## YOUR GOAL
Output each entry below as it stands, leaving out every picture.

## EXERCISE DATA

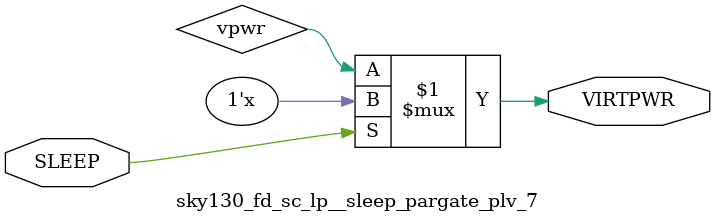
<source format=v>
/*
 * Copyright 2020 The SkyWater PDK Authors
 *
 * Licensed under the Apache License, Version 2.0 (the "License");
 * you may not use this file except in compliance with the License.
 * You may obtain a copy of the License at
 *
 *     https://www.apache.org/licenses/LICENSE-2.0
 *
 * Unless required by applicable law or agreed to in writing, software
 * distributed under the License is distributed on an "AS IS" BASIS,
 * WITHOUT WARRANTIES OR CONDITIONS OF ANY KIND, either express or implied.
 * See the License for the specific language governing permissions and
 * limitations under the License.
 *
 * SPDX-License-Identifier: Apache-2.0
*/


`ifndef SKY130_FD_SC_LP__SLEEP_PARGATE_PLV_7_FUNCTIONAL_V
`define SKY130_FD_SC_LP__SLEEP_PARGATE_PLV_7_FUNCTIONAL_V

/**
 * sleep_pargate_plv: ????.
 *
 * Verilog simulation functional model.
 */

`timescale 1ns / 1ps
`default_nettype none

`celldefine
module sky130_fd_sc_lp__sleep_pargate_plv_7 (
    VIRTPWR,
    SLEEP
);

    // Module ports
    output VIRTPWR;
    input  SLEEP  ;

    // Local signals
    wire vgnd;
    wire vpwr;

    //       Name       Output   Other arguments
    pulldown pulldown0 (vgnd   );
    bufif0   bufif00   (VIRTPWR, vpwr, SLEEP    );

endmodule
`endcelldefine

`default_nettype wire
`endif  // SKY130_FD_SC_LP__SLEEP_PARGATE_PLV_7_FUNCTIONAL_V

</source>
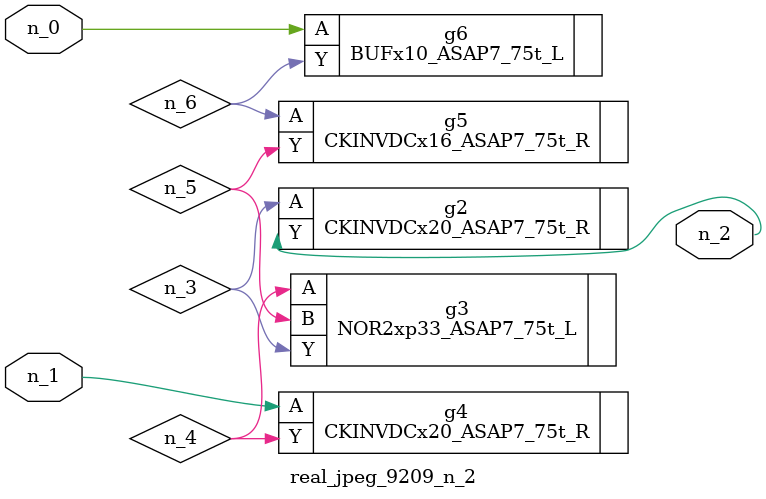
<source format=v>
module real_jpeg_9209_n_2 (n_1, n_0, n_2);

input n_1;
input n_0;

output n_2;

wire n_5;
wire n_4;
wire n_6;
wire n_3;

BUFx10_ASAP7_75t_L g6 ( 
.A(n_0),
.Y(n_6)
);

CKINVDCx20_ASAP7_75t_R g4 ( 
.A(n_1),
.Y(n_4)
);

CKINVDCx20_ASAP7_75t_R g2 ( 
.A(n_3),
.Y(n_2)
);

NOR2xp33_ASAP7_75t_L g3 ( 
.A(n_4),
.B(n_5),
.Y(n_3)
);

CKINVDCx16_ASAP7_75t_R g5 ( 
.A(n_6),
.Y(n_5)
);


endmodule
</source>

## EXERCISE ANSWER
<source format=v>
/*
 * Copyright 2020 The SkyWater PDK Authors
 *
 * Licensed under the Apache License, Version 2.0 (the "License");
 * you may not use this file except in compliance with the License.
 * You may obtain a copy of the License at
 *
 *     https://www.apache.org/licenses/LICENSE-2.0
 *
 * Unless required by applicable law or agreed to in writing, software
 * distributed under the License is distributed on an "AS IS" BASIS,
 * WITHOUT WARRANTIES OR CONDITIONS OF ANY KIND, either express or implied.
 * See the License for the specific language governing permissions and
 * limitations under the License.
 *
 * SPDX-License-Identifier: Apache-2.0
*/


`ifndef SKY130_FD_SC_LP__SLEEP_PARGATE_PLV_7_FUNCTIONAL_V
`define SKY130_FD_SC_LP__SLEEP_PARGATE_PLV_7_FUNCTIONAL_V

/**
 * sleep_pargate_plv: ????.
 *
 * Verilog simulation functional model.
 */

`timescale 1ns / 1ps
`default_nettype none

`celldefine
module sky130_fd_sc_lp__sleep_pargate_plv_7 (
    VIRTPWR,
    SLEEP
);

    // Module ports
    output VIRTPWR;
    input  SLEEP  ;

    // Local signals
    wire vgnd;
    wire vpwr;

    //       Name       Output   Other arguments
    pulldown pulldown0 (vgnd   );
    bufif0   bufif00   (VIRTPWR, vpwr, SLEEP    );

endmodule
`endcelldefine

`default_nettype wire
`endif  // SKY130_FD_SC_LP__SLEEP_PARGATE_PLV_7_FUNCTIONAL_V

</source>
<source format=v>
module real_jpeg_9209_n_2 (n_1, n_0, n_2);

input n_1;
input n_0;

output n_2;

wire n_5;
wire n_4;
wire n_6;
wire n_3;

BUFx10_ASAP7_75t_L g6 ( 
.A(n_0),
.Y(n_6)
);

CKINVDCx20_ASAP7_75t_R g4 ( 
.A(n_1),
.Y(n_4)
);

CKINVDCx20_ASAP7_75t_R g2 ( 
.A(n_3),
.Y(n_2)
);

NOR2xp33_ASAP7_75t_L g3 ( 
.A(n_4),
.B(n_5),
.Y(n_3)
);

CKINVDCx16_ASAP7_75t_R g5 ( 
.A(n_6),
.Y(n_5)
);


endmodule
</source>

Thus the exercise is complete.